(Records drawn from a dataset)
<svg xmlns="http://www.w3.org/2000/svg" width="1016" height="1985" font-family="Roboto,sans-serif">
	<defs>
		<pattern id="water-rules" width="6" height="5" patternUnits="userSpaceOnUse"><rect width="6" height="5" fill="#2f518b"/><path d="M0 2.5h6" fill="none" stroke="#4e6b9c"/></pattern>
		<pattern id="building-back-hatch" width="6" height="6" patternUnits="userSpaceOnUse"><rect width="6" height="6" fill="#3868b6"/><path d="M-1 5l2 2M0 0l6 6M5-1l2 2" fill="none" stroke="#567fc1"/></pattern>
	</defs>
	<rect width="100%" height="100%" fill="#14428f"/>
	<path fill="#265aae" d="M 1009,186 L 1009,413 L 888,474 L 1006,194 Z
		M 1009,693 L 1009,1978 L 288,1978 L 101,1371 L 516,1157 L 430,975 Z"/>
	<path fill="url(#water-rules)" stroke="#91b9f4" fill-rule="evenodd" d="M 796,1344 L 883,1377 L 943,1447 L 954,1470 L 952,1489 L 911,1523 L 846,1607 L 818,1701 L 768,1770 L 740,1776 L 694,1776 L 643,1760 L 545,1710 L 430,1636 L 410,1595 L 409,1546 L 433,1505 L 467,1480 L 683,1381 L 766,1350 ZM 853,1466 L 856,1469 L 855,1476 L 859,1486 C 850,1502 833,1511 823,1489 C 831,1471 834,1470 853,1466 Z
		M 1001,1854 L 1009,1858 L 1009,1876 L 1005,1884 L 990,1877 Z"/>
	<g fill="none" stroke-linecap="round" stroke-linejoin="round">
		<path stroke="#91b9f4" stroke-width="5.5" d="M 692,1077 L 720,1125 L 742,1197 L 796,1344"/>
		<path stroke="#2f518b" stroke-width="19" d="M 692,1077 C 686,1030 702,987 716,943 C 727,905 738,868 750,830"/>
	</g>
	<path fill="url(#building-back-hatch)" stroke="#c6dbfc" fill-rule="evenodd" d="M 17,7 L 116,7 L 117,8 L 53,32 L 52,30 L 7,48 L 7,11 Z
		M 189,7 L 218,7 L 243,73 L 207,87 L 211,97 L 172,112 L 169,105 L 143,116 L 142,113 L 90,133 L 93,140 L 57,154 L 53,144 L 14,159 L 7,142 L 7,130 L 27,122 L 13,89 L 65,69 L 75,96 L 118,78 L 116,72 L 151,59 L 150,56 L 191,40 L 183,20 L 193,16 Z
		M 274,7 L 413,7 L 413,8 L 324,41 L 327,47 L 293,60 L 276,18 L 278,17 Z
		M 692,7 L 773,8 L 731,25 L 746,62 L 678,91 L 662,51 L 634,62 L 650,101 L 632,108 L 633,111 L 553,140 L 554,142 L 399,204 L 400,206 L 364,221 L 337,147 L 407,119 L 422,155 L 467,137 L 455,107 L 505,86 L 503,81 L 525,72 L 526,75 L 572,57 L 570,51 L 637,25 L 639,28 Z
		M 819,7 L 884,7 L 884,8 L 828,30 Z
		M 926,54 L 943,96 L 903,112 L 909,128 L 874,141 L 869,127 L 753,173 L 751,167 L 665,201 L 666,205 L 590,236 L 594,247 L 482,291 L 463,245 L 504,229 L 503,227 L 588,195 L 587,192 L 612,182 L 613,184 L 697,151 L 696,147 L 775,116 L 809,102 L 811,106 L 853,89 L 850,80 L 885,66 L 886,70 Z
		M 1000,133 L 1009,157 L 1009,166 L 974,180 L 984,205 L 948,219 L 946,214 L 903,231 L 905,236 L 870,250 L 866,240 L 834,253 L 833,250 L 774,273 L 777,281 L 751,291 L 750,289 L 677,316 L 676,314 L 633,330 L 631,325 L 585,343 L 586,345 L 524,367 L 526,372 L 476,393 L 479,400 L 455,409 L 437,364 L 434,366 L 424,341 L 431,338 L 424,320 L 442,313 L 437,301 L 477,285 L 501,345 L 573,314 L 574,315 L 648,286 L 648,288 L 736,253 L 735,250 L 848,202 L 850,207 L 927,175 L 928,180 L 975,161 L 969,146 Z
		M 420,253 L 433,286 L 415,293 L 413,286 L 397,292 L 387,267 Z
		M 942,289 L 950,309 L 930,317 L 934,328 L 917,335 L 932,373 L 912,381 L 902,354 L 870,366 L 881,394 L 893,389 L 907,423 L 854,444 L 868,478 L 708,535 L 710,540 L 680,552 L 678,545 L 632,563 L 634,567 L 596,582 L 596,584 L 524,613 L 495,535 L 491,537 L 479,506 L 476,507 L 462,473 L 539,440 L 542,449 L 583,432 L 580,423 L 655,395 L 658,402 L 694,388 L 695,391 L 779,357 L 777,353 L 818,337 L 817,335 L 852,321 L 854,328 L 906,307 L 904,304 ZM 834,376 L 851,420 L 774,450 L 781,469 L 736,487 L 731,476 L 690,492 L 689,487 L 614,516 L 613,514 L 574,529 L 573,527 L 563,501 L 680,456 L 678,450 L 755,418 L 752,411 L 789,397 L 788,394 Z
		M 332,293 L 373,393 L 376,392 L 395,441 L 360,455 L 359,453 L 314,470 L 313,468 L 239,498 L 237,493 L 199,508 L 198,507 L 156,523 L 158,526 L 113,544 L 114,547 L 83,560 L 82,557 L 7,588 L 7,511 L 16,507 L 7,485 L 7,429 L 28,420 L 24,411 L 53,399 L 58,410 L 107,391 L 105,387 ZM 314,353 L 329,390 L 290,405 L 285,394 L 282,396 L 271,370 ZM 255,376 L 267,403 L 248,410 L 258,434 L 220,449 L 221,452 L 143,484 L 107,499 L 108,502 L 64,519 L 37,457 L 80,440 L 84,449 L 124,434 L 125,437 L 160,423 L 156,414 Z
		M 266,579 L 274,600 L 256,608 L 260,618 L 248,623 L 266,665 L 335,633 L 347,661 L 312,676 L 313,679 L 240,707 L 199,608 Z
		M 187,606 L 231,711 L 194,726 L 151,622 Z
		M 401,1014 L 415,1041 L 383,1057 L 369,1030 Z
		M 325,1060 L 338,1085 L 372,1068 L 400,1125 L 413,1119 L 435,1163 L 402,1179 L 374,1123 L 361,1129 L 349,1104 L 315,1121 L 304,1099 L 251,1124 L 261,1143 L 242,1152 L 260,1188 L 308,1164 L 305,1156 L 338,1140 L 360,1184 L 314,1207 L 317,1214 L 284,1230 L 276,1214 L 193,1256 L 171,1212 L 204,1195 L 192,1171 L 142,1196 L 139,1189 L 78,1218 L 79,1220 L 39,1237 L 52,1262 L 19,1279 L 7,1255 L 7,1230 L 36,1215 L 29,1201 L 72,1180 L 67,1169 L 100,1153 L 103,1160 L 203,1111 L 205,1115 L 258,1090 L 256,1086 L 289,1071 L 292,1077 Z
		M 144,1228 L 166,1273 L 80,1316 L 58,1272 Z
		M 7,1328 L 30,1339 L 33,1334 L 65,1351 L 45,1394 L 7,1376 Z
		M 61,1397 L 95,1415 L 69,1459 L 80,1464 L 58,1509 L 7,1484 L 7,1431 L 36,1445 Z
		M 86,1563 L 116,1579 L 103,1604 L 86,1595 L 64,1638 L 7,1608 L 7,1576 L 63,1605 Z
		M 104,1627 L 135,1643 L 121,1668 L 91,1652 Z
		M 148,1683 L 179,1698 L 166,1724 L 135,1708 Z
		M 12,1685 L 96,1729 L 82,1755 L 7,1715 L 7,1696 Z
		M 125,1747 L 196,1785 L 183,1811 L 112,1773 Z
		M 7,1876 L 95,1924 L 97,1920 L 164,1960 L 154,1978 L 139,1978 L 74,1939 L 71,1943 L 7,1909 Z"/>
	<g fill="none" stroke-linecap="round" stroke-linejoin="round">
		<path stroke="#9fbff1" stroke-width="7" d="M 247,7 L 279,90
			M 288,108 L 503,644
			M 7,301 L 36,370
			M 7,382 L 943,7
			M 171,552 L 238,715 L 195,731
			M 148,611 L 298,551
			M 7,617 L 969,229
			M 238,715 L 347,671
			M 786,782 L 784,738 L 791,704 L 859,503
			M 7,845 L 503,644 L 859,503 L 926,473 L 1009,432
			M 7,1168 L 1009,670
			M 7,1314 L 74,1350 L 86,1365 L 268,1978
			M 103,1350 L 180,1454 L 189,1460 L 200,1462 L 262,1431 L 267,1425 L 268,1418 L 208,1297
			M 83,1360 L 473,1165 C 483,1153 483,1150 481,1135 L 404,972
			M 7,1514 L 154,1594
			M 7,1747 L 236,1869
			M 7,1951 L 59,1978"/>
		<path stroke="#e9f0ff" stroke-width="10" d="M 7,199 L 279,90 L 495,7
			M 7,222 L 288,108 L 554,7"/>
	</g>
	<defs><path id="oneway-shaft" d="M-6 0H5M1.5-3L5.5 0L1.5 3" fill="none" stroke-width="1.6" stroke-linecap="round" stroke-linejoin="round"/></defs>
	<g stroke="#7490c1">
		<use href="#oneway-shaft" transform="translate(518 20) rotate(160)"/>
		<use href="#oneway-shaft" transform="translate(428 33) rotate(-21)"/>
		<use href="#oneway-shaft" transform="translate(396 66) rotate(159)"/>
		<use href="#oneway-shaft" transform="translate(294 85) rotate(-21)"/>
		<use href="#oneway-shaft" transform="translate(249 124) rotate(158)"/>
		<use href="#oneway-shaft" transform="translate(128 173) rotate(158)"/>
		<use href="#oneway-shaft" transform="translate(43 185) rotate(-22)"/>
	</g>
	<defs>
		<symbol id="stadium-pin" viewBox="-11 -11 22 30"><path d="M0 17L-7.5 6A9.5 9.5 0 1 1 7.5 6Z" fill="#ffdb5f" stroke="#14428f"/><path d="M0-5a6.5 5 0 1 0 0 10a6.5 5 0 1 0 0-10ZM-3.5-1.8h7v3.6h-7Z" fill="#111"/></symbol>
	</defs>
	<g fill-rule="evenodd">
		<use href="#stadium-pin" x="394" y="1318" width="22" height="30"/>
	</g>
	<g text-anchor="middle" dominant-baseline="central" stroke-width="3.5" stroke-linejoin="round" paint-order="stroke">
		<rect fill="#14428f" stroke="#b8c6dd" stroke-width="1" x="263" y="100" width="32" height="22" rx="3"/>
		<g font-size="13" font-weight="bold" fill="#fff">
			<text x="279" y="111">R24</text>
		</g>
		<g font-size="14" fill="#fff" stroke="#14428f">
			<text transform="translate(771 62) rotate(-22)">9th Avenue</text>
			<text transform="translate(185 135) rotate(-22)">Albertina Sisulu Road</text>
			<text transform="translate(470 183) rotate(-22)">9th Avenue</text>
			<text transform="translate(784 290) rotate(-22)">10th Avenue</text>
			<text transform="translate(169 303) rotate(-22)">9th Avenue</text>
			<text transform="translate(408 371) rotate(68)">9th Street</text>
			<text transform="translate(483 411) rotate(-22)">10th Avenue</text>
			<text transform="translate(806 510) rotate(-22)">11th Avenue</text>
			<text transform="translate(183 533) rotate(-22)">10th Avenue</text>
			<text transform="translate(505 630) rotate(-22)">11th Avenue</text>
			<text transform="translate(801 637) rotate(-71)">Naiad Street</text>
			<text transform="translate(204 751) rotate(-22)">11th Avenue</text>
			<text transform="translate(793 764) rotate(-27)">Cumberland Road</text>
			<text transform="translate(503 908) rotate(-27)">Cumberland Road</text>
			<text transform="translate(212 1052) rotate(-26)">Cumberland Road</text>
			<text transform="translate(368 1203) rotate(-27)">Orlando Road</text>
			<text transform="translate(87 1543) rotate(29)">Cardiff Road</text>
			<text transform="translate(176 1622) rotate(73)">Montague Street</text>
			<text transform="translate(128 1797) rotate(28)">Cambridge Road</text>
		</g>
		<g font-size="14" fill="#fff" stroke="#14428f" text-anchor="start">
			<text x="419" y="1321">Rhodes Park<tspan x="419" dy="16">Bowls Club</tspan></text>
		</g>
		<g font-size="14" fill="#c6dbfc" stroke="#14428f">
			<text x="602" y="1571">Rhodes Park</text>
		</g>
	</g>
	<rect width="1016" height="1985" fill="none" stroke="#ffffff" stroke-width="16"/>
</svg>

• _INSTRUCTIONS TO FOLLOW_
In the entries above, the lines from the one bearing "M 171,552 L 238,715 L 195,731" up to and including the one bearing "M 103,1350 L" should be transcribed exactly; no other line is wanted.

• _OUTPUT BELOW_
			M 171,552 L 238,715 L 195,731
			M 148,611 L 298,551
			M 7,617 L 969,229
			M 238,715 L 347,671
			M 786,782 L 784,738 L 791,704 L 859,503
			M 7,845 L 503,644 L 859,503 L 926,473 L 1009,432
			M 7,1168 L 1009,670
			M 7,1314 L 74,1350 L 86,1365 L 268,1978
			M 103,1350 L 180,1454 L 189,1460 L 200,1462 L 262,1431 L 267,1425 L 268,1418 L 208,1297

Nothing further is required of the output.